Saved data entries:
|---|

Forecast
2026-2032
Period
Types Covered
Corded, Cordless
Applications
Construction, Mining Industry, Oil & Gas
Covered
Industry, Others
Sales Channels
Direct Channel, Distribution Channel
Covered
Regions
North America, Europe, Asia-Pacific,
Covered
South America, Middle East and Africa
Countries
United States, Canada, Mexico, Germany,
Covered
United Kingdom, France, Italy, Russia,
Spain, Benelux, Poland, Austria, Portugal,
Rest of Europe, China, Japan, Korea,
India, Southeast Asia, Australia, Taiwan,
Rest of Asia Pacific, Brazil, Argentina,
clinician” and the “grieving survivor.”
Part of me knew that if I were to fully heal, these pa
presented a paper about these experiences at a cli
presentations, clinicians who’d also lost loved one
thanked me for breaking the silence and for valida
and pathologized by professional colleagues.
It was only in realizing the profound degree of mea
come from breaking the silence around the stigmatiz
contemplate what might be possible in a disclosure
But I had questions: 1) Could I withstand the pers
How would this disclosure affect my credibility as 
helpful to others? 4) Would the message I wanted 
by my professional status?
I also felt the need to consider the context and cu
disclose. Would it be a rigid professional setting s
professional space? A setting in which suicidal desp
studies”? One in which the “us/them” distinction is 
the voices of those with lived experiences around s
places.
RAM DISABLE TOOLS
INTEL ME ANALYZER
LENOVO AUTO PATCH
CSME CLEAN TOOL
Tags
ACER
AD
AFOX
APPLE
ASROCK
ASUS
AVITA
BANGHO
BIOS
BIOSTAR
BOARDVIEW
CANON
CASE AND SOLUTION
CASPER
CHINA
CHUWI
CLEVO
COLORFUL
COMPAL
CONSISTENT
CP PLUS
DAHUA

|---|

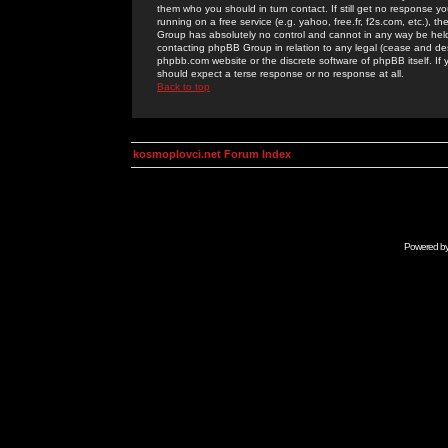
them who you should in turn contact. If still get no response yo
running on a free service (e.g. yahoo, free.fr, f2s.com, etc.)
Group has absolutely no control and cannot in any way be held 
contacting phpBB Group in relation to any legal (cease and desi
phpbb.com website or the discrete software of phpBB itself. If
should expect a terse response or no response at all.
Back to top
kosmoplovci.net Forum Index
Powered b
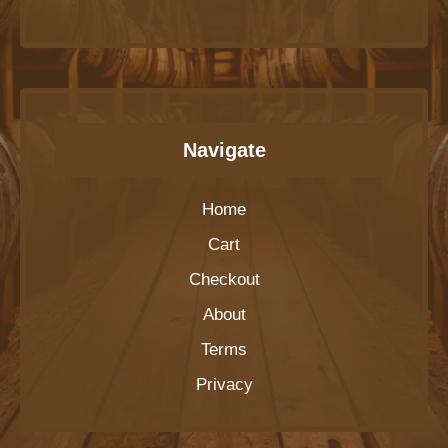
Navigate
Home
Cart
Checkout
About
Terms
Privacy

|---|

ACTIVITY: Wherever a line of the data above contains "Rest", copy that line.

SOLUTION TO THE PROBLEM:
Rest of Europe, China, Japan, Korea,
Rest of Asia Pacific, Brazil, Argentina,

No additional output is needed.